I am listening to burrs which touch over approx 30° of a rotation only.

This suggests to me that the rotating burr carrier is a tad high in one place.

To identify where, I propose to use crayon or chalk on the burr then assemble and test.

Having already washed all of these parts clean I wonder if any of you has any tips on how to resolve this?

My options are to assemble normally or 180° rotated (No retaining screws on bottom burr). The carrier seems to be aluminium and locates on the shaft only by aligning a slot on a spring pin through the motor shaft.


----------



## marcuswar (Aug 19, 2013)

I think people generally recommend just using a black felt tip pen around the edge of the burrs and then run them together until the chirp and then see where the pen is removed. Trouble is this just tells you that the are touching it doesn't solve anything. You need to buy a dial guage so you can test the trueness of both the carrier and then the burr on the carrier.
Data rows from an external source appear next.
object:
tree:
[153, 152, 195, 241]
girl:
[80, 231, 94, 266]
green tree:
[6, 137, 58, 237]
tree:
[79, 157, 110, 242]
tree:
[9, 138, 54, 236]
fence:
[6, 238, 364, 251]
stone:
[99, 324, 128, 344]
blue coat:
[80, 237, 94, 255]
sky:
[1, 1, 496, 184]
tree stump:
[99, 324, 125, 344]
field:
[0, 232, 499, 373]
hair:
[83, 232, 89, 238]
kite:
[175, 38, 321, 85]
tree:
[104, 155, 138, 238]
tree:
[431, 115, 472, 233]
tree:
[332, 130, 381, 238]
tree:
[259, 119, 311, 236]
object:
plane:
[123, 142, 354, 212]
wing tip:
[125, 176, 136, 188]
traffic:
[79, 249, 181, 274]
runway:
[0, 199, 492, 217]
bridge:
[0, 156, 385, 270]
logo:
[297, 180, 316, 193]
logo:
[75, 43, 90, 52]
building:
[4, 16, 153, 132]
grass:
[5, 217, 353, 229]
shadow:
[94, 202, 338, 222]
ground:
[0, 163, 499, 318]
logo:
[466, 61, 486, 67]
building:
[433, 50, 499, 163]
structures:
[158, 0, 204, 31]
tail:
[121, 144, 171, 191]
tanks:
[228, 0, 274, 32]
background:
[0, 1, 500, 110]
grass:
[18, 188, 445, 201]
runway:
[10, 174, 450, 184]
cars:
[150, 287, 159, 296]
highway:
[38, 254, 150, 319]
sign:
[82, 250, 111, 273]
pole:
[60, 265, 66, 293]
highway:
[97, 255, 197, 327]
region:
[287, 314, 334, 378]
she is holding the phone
You can usually pick them up cheaply on eBay for under a tenner, or twenty quid including a stand.

Personally I found a second hand one that is specifically for depth measurement which works really well for grinders as it's foot spans across the throat of the grinder so the feeler, which on mine has an adjustable length, can drop down onto the burr/carrier. Testing the top burr I just make a couple of improvised towers out of wooden blocks/books/etc and then stand it over the upturned burr set and take spot reading at 3 opposite places around the circumference.

Mine looks a little like this one ;


----------



## Dylan (Dec 5, 2011)

You can buy something like this to measure small changes.
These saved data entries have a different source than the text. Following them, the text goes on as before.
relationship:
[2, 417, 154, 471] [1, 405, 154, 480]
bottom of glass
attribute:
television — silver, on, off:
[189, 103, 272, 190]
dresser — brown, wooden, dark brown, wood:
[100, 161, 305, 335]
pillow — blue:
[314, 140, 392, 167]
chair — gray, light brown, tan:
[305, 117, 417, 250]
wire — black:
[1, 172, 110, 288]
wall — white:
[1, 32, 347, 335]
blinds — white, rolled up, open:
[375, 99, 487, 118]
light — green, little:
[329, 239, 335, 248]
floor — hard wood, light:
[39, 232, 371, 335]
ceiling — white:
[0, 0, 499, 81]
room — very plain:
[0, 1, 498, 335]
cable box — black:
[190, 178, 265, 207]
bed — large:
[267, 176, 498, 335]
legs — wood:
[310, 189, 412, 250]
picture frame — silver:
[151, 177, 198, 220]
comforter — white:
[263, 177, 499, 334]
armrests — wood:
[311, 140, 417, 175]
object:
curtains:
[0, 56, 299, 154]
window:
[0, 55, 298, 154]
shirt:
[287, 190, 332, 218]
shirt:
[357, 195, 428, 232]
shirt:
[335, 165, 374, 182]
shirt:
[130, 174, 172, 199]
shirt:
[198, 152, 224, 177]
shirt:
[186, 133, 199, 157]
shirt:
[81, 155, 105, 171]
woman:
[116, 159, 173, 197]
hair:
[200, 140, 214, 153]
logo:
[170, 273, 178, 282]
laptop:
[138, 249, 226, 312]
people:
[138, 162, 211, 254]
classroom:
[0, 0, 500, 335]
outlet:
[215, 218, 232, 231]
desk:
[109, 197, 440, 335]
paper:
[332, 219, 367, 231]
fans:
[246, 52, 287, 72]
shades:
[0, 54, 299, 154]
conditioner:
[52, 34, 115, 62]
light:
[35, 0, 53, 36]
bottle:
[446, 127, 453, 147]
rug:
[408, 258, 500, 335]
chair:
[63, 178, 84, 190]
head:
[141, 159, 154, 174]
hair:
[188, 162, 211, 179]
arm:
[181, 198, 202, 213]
Alignment will never be 100% perfect, so the first thing to do is establish if its 'unusual'.

I'm going through this process with my SJ, and I've had all this said to me already









Edit: Marc's gauge dial, which has a bracket to hold it in one position would do a better job than the one I posted


----------



## grumpydaddy (Oct 20, 2014)

I think I have already established that something is unusual in that even if I grind 2 steps from touching, use 18g, try various methods of distribution and tamp to over 30 lbs I still get a pour from the pre-infusion. or 30g in 6-8 secs on the Fracino.
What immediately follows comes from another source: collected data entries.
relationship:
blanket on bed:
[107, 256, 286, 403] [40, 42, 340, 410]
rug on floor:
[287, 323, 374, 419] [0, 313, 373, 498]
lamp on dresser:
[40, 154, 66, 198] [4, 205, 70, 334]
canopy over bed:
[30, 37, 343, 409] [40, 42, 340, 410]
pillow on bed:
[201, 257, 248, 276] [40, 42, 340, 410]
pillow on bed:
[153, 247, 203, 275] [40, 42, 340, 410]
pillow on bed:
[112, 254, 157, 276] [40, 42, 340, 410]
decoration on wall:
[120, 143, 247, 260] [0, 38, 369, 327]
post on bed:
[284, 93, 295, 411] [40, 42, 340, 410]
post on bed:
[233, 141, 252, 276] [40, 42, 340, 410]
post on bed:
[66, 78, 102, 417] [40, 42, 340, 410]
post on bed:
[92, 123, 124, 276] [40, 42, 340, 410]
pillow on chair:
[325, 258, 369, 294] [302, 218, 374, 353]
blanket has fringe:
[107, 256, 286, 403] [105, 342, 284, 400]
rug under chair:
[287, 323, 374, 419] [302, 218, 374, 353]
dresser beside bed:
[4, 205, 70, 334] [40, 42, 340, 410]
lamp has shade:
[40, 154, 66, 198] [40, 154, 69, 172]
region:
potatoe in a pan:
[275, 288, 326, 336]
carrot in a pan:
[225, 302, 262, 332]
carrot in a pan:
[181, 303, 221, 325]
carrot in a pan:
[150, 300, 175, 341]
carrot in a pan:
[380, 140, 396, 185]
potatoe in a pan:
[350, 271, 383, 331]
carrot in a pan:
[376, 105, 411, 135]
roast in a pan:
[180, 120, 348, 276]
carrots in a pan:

1 step from touching and the grinder chokes.

I will be glad to get the other grinder up and running...... if only to prove a point.


----------



## El carajillo (Mar 16, 2013)

I think you will find the burrs are fine, the problem lies with the lower carrier running out of true, often caused by people "levering" it off with a screwdriver OR running screws through to "jack" it up and turning one screw too much at one time.


----------



## Terranova (Feb 15, 2014)

Got it wrong


----------



## grumpydaddy (Oct 20, 2014)

The Shots are NOT running nice



grumpydaddy said:


> I think I have already established that something is unusual in that *even if I grind 2 steps from touching, use 18g, try various methods of distribution and tamp to over 30 lbs I still get a pour from the pre-infusion. or 30g in 6-8 secs on the Fracino.*


----------



## Terranova (Feb 15, 2014)

Ah, sorry I understood it wrong and read "machine chokes" instead of grinder chokes. Hell yea, take it apart !


----------